> [What you need to do] Pull out every line below that holds the word "delays".

[[ Supplied entries, beginning ]]

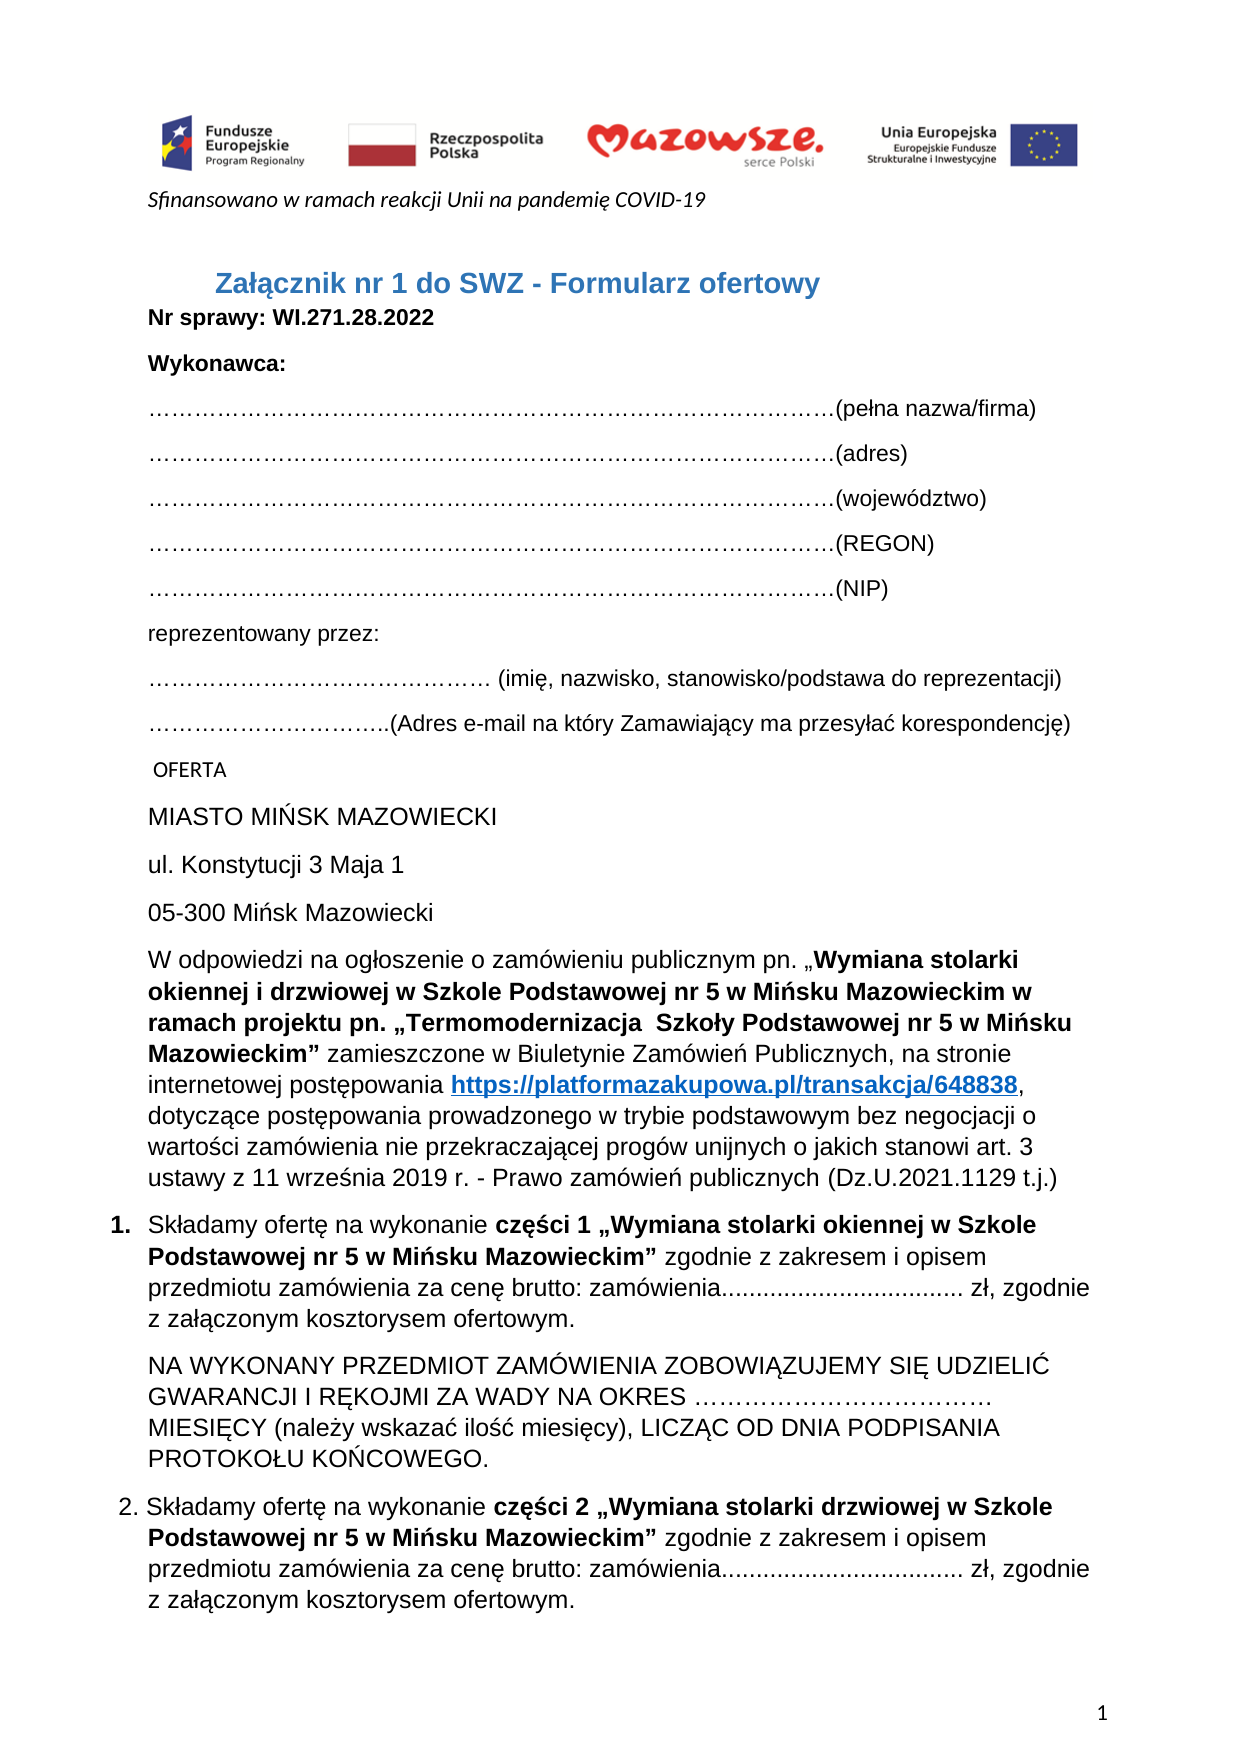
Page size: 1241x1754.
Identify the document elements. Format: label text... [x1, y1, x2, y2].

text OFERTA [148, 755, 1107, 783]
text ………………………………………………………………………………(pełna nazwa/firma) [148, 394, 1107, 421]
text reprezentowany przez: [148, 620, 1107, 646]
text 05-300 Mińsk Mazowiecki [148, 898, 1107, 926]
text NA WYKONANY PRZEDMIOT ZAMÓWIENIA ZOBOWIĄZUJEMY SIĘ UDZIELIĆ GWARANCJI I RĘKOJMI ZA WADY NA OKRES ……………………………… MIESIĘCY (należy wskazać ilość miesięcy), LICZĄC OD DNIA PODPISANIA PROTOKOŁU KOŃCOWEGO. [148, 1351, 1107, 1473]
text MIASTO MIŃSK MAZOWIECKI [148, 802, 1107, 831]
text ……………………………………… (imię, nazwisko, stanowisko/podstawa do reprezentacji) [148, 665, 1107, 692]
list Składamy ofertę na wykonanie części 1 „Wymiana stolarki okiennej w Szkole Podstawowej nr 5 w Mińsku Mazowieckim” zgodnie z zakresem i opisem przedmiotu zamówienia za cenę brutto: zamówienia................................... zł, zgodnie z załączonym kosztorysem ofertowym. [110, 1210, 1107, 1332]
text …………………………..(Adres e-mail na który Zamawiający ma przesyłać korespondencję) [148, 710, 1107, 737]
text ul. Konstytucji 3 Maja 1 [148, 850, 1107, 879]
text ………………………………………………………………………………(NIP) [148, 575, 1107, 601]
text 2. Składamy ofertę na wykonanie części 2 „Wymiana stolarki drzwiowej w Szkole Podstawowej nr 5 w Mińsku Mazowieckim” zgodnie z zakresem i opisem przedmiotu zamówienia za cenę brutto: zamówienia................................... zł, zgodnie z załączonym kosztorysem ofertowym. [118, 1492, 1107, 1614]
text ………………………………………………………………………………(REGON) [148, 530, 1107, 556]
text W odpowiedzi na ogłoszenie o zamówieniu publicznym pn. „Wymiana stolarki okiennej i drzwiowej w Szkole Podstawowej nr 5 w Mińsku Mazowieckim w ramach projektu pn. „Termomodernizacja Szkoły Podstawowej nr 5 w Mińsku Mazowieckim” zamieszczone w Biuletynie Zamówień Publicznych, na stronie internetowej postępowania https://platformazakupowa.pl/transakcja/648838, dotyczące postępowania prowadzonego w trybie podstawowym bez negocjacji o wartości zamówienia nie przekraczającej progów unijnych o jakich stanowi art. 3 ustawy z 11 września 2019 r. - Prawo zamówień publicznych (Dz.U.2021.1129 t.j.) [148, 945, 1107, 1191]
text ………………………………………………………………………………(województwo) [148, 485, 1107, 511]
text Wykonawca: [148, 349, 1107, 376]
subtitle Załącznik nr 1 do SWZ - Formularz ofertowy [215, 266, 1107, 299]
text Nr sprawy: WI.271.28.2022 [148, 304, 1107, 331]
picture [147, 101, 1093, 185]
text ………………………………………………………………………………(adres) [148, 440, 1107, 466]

[[ Supplied entries, end ]]
[[ Supplied entries, beginning ]]

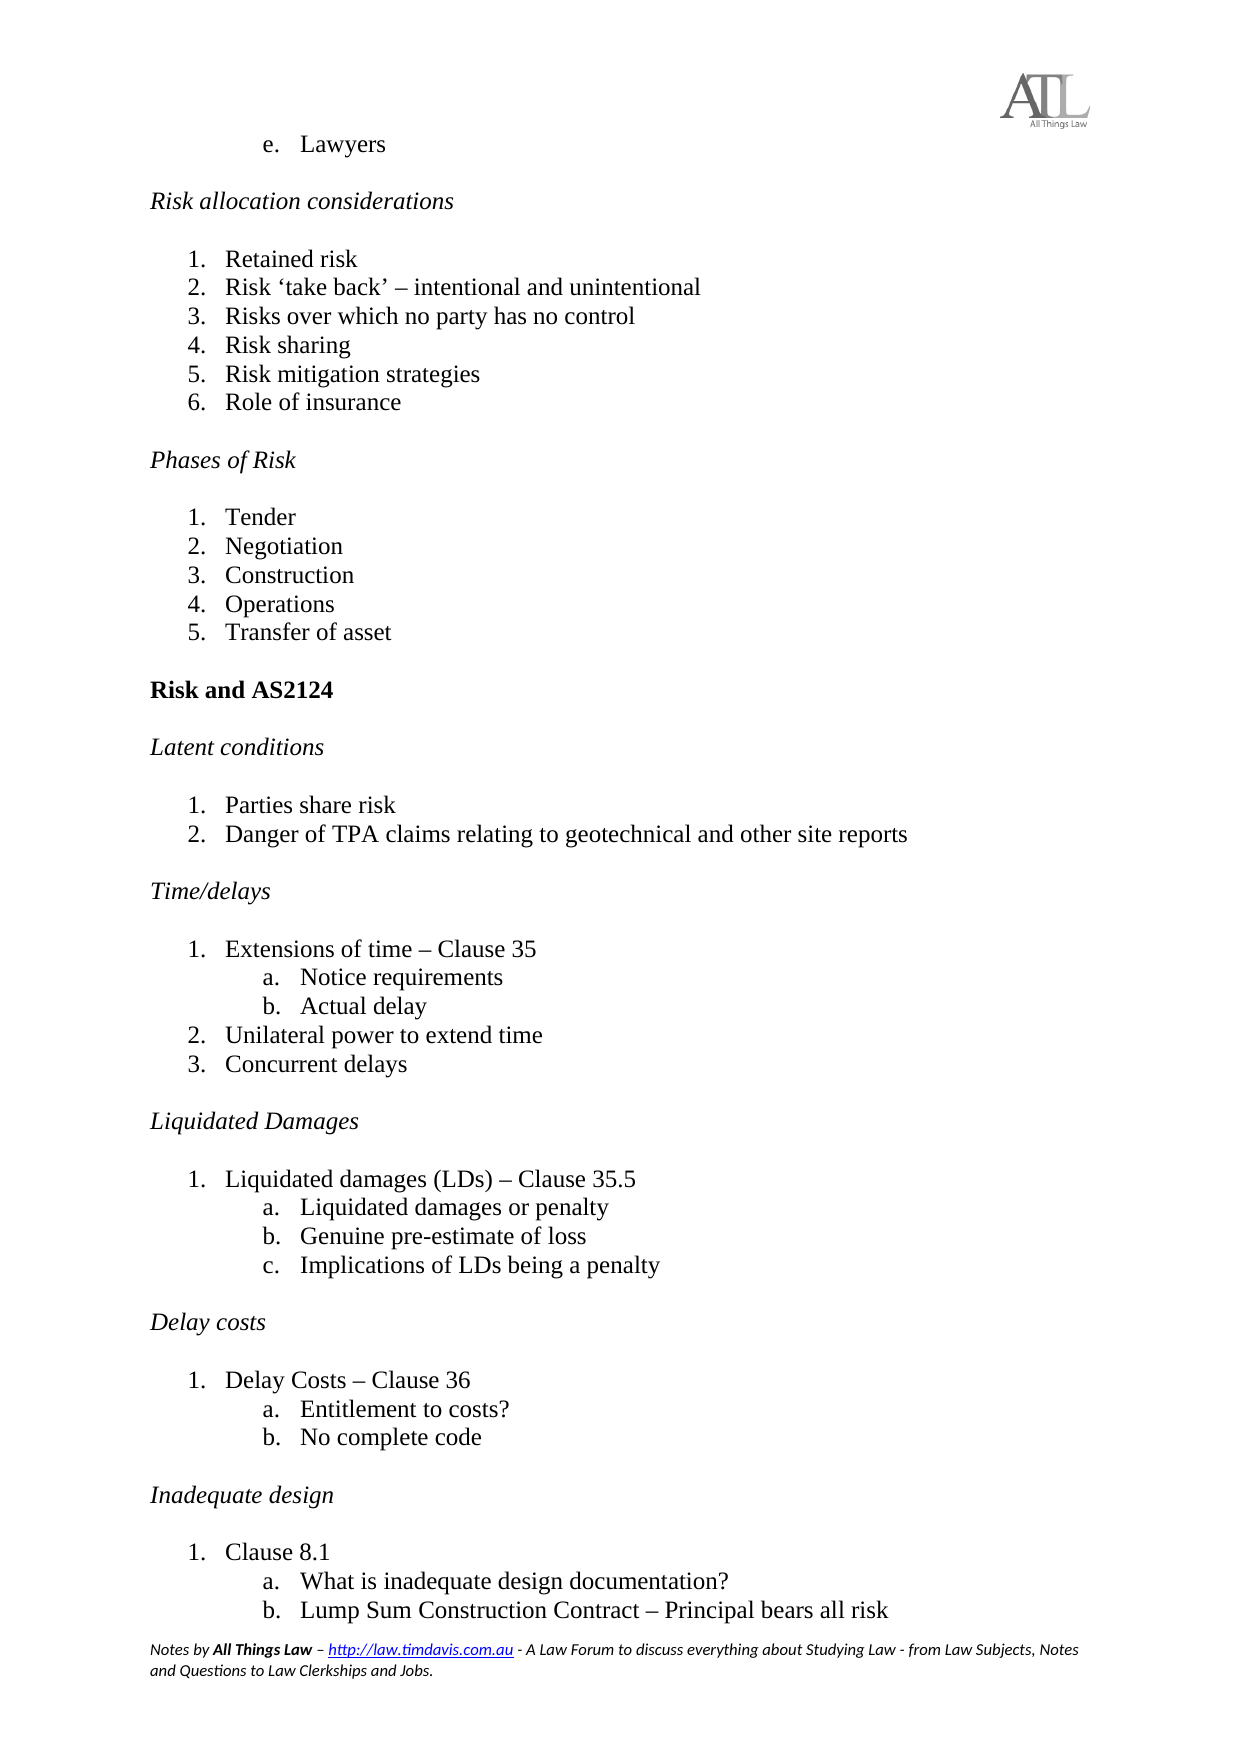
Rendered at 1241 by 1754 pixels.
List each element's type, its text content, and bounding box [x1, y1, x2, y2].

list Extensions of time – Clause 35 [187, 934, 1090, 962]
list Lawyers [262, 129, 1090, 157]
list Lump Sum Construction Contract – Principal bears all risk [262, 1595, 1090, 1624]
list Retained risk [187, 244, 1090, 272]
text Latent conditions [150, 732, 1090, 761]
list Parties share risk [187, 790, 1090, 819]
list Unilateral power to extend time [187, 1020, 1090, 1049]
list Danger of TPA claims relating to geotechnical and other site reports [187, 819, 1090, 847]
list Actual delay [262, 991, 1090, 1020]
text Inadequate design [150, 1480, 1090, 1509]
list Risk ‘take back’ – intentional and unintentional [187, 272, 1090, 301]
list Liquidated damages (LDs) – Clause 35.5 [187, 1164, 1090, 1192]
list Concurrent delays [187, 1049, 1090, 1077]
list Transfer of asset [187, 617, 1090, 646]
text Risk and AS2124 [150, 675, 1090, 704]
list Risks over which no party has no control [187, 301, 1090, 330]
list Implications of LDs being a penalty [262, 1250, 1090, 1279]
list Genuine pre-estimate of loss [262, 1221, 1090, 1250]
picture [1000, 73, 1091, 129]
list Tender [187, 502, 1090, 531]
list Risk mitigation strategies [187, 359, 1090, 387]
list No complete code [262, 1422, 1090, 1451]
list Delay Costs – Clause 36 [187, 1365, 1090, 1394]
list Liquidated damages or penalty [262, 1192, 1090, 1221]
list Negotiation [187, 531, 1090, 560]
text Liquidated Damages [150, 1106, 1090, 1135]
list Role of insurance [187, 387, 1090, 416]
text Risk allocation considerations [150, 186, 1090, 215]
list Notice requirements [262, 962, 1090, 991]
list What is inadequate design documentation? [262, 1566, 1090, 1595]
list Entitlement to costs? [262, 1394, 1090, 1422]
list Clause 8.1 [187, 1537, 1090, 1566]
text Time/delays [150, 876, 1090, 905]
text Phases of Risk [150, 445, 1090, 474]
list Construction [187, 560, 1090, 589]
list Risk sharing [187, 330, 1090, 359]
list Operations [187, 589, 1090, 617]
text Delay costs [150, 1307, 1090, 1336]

[[ Supplied entries, end ]]

> [Answer space]
list Concurrent delays [187, 1049, 1090, 1077]
text Time/delays [150, 876, 1090, 905]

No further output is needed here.